Computational interaction between humans and plants

Disney Research Pittsburgh has developed a project which uses a touch sensor to create an electromagnetic field around plants. The sensor detects minute disturbances in the field, and responds by creating a shapes and colors around the plant, in a type of aura, reacting to different forms of touch, movement, and proximity to the plant.

Orchid emitting an “aura” from the electromagnetic field

The video below demonstrates some interactions with the plants.

Video of interactions with plants

I think that this project is beautiful. It combines nature with technology, and although nature is already alive, it manages to animate it even further, giving these plants personalities, and making the interaction seem almost mutual rather than simply one-dimensional.

Furthermore, I thought it was fascinating that this project pertains to Pittsburgh, and in particular Disney Research Pittsburgh.

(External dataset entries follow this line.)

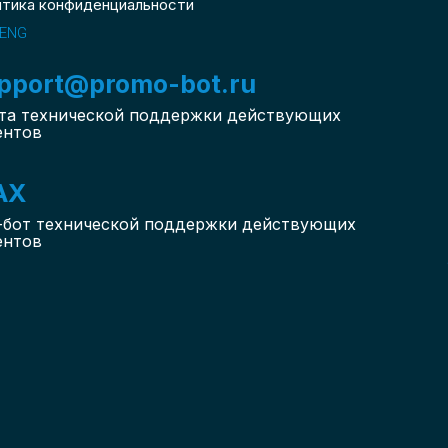
итика конфиденциальности
ENG
pport@promo-bot.ru
та технической поддержки действующих
ентов
AX
-бот
технической поддержки действующих
ентов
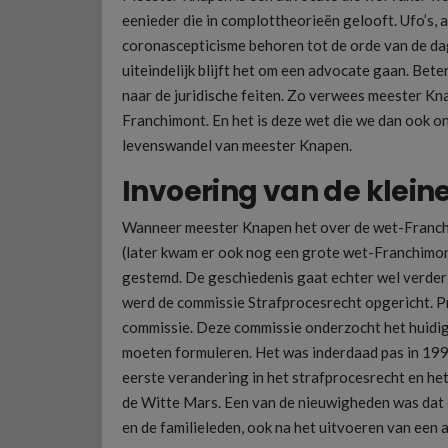
eenieder die in complottheorieën gelooft. Ufo’s, 
coronascepticisme behoren tot de orde van de da
uiteindelijk blijft het om een advocate gaan. Bet
naar de juridische feiten. Zo verwees meester Kna
Franchimont. En het is deze wet die we dan ook o
levenswandel van meester Knapen.
Invoering van de klei
Wanneer meester Knapen het over de wet-Franchi
(later kwam er ook nog een grote wet-Franchimont
gestemd. De geschiedenis gaat echter wel verder
werd de commissie Strafprocesrecht opgericht. P
commissie. Deze commissie onderzocht het huidi
moeten formuleren. Het was inderdaad pas in 199
eerste verandering in het strafprocesrecht en h
de Witte Mars. Een van de nieuwigheden was dat 
en de familieleden, ook na het uitvoeren van een 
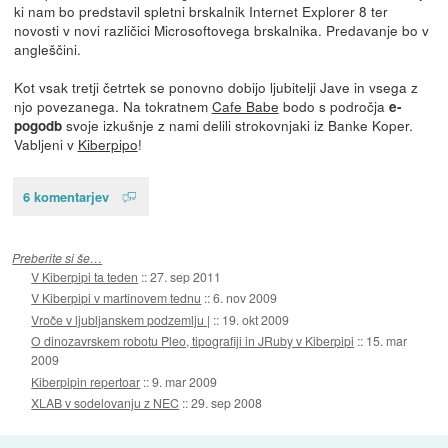
ki nam bo predstavil spletni brskalnik Internet Explorer 8 ter
novosti v novi različici Microsoftovega brskalnika. Predavanje bo v
angleščini.
Kot vsak tretji četrtek se ponovno dobijo ljubitelji Jave in vsega z
njo povezanega. Na tokratnem
Cafe Babe
bodo s področja
e-
svoje izkušnje z nami delili strokovnjaki iz Banke Koper.
pogodb
Vabljeni v
Kiberpipo
!
6 komentarjev
Preberite si še…
V Kiberpipi ta teden
::
27. sep 2011
V Kiberpipi v martinovem tednu
::
6. nov 2009
Vroče v ljubljanskem podzemlju |
::
19. okt 2009
O dinozavrskem robotu Pleo, tipografiji in JRuby v Kiberpipi
::
15. mar
2009
Kiberpipin repertoar
::
9. mar 2009
XLAB v sodelovanju z NEC
::
29. sep 2008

Not sure how much the facts connect but shout-out to Randy Pausch just in case they do:) Just like how Randy Pausch combined technology and the arts, two “unlike forces,” so does this project combine technology and nature, another “unlikely” pair.

Full details on the project can be found here.

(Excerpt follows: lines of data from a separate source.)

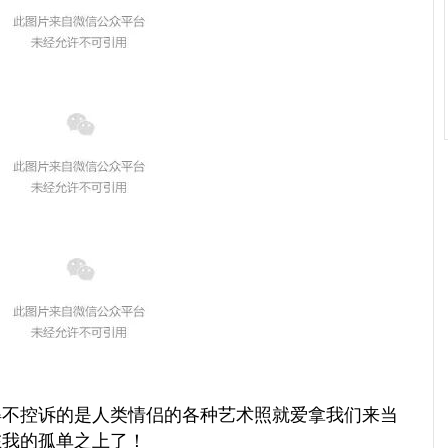
得不控诉的是人类情侣的各种艺术照就爱拿我们来当
在我的孤单之上了！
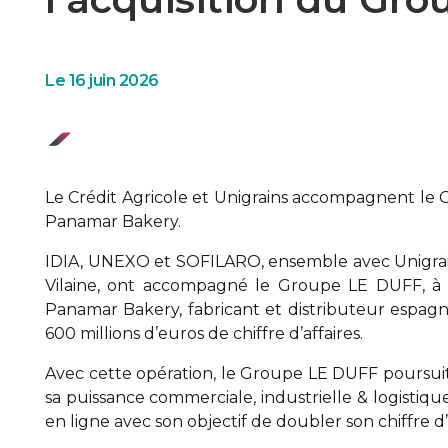
Le 16 juin 2026
Le Crédit Agricole et Unigrains accompagnent le
Panamar Bakery.
IDIA, UNEXO et SOFILARO, ensemble avec Unigrains
Vilaine, ont accompagné le Groupe LE DUFF, à tra
Panamar Bakery, fabricant et distributeur espag
600 millions d’euros de chiffre d’affaires.
Avec cette opération, le Groupe LE DUFF poursuit
sa puissance commerciale, industrielle & logistiqu
en ligne avec son objectif de doubler son chiffre d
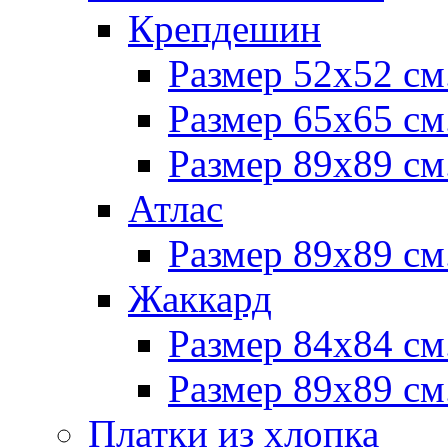
Крепдешин
Размер 52х52 см
Размер 65х65 см
Размер 89х89 см
Атлас
Размер 89х89 см
Жаккард
Размер 84х84 см
Размер 89х89 см
Платки из хлопка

Jonathan Liang – Looking Outwards – 07

“I’m not a sheep” – Christopher Hitchens

The Sheep Market is a work by digital artist Aaron Koblin. Koblin payed 2 cents to 10,000 workers in Amazon’s Mechanical Turk to draw a sheep facing left in 105 seconds. Amazon’s Mechanical Turk is an intelligence department within the company that employs people to perform and coordinate tasks that computers and artificial intelligence could not currently do. This project is a direct reflection of the values of the department, showing that computers could not generate the little differences from human experience and individuality. Only people could generate completely different sheep, a computer would computationally generate sheep that have different traits, but are fundamentally similar. The emphasis on human individuality and experience is what I appreciate about this particular project.

http://www.thesheepmarket.com/

 

Jenny Hu — Looking Outwards 07

*the above video is the composed music alongside the data-visualization piece. (captioning not available)

Bruises— The Data that we don’t see, is a piece by Giorgia Lupi and Kaki King that uses Data Visualization to ask the following question:

“can a data visualization evoke empathy and activate us also at an emotional level, and not only at a cognitive one? Can looking at a data visualization make you feel part of a story of a human’s life?

What I love about this piece, is that the designers are not just asking how data is scientific and computational, but also sensorial. This piece, in particular, takes in information about a child’s clinical records and her emotional experience as her body changes.

a complete key to the visual piece
The full visual image

To read more about the piece, please read their medium article.

Sarah Yae Looking Outwards 7 Section B

“How Different Groups Spend Their Day” by Amanda Cox displays how different types of people (unemployed, employed, etc) spend their time during the day. I was intrigued by this visual because it was amazing how one could use computation to display such practical data. One could also easily pick out the type of data they wish to extract. For example, we can see that the unemployed sleep an hour more than the employed; the unemployed also spend an extra hour for house chores. It is amazing how Amanda Cox was able to get such data and display it in a visually appealing way, using computation. This type of display was not only highly informative, but also very visually pleasing.